_SUPPLIED TEXT_:
################

Python Pandas

Pandas Sort Values

It is good to sort the data when visualizing a pandas DataFrame. If there are any missing values in the DataFrame, we can place all the records with the missing values at the start or end of the DataFrame. In this guide, we will explore how to sort a pandas DataFrame using pandas.DataFrame.sort_values function. Each parameter that we are going to pass to this function will be discussed with an example in detail.

pandas.DataFrame.sort_values

The pandas.DataFrame.sort_values is used to sort the DataFrame by values along any axis (rows or columns).

Syntax:

Let’s see the syntax of this function and parameters passed to it.

pandas.DataFrame.sort_values(by,  axis, ascending, inplace, kind, na_position,)

Parameters:

1. The by parameter is required and takes the column name such that the records in the pandas DataFrame will be sorted based on this column values. We can also pass multiple columns through the List.
2. The axis parameter, by default set to 0 (index), specifies the axis. The by parameter can accept the column levels and/or index labels if axis=1. Accept Index levels and/or column labels if axis=0.
3. Records in the pandas DataFrame are sorted in ascending order by default if the ascending parameter is not specified. Set this parameter to False if you want to sort the records in the descending order.
4. The DataFrame is sorted in-place if the inplace parameter is set to True. Otherwise, it is False by default.

################

_TASK 1_: Condense the paragraph of the pandas sorting guide that begins "It is good to sort the data" into a short bulleted list that keeps its main facts.
_TASK 2_: Rewrite the pandas sorting guide starting at "It is good to" and ending at "passed to it.", putting "null values" wherever "missing values" appears.
_TASK 3_: Carry on the pandas sorting guide from the point where it stops.

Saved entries
################

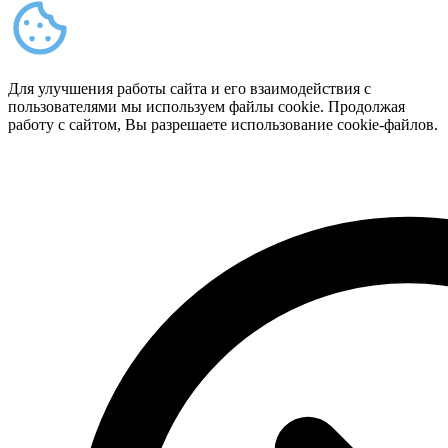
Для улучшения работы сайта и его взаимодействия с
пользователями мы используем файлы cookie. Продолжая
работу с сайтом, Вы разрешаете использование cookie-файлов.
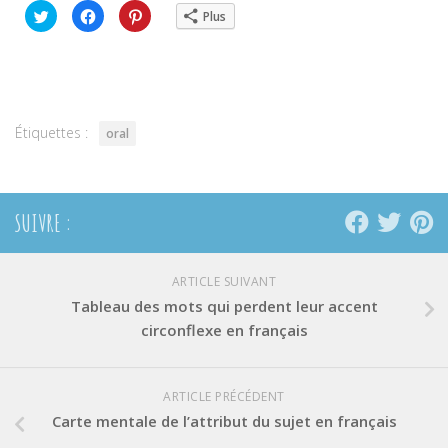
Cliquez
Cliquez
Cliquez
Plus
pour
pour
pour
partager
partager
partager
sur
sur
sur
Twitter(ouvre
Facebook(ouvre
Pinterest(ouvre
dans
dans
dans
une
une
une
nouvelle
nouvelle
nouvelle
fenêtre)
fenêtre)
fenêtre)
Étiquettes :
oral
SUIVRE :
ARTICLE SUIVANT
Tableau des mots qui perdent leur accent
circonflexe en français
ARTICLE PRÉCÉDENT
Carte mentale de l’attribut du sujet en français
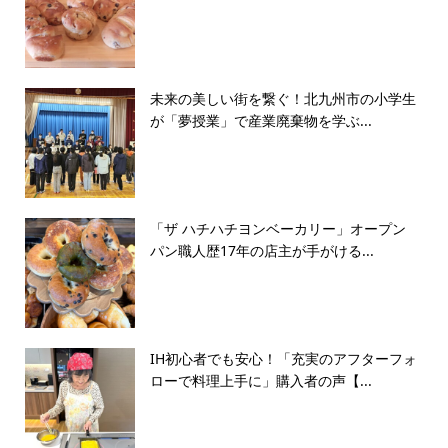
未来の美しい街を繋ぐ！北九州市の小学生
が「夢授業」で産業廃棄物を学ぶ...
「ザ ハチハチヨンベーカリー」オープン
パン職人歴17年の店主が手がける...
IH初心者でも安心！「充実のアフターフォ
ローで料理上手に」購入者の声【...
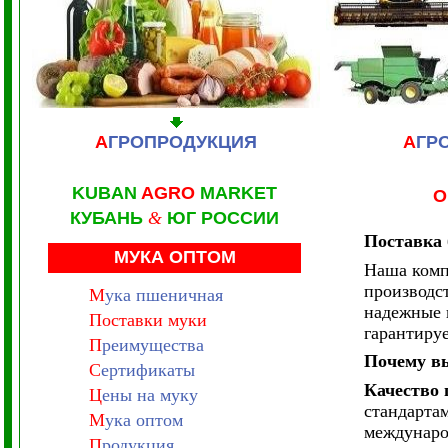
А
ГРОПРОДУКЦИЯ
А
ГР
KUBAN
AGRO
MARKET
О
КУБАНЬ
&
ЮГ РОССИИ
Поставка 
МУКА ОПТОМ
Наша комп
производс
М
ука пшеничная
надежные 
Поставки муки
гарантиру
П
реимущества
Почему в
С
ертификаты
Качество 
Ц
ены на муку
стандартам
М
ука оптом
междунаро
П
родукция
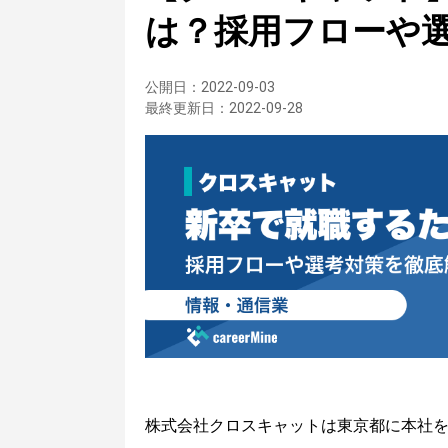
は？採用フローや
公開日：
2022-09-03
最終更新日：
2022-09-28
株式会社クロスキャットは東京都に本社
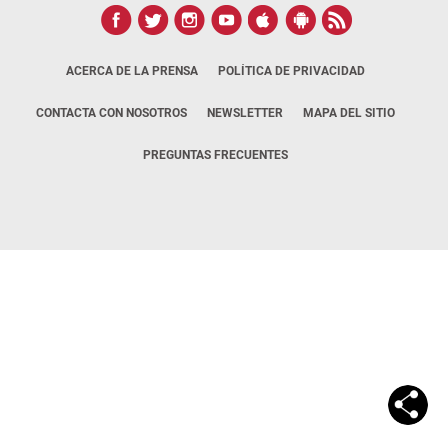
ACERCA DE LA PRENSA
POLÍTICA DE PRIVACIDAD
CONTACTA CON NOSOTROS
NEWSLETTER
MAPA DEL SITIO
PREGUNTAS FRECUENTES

################

_TASK RESULT 1_:
- Sorting the data is useful when visualizing a pandas DataFrame.
- Records with missing values can be placed at the start or the end of the DataFrame.
- The guide shows how to sort a DataFrame with the pandas.DataFrame.sort_values function.
- Each parameter passed to the function is discussed in detail with an example.

_TASK RESULT 2_:
It is good to sort the data when visualizing a pandas DataFrame. If there are any null values in the DataFrame, we can place all the records with the null values at the start or end of the DataFrame. In this guide, we will explore how to sort a pandas DataFrame using pandas.DataFrame.sort_values function. Each parameter that we are going to pass to this function will be discussed with an example in detail.

pandas.DataFrame.sort_values

The pandas.DataFrame.sort_values is used to sort the DataFrame by values along any axis (rows or columns).

Syntax:

Let’s see the syntax of this function and parameters passed to it.

_TASK RESULT 3_:
5. Records in the pandas DataFrame are sorted based on the quicksort algorithm by default. You can also specify any of these algorithms – ‘mergesort,’ ‘heapsort,’ ‘stable’ – to sort the records.
6. By default, missing values (None/NaN) in the pandas DataFrame are placed at the end of the DataFrame. It is possible to include all the records that hold the missing values with the na_position parameter by setting it to ‘first’.

Example 1: By Parameter

Create pandas DataFrame related to ‘campaign_data’ with five records and sort the records in the DataFrame based on the columns.

import pandas

campaign_data = [['Java related','Webinar','Completed',25000],
                  ['Java related','Conference','Completed',5000],
                 ['Python Bootcamp','Webinar','Planned',2000],
                  ['Tutorial camp','Webinar','In-Progress',1000],
                  ['Services','Trade-Show','Completed',2000]]
                 
df_from_campaign_data = pandas.DataFrame(campaign_data,columns=['Campaign_Name','Type','Status','Budget'])

# Single Column
print(df_from_campaign_data.sort_values(by="Campaign_Name"),"\n")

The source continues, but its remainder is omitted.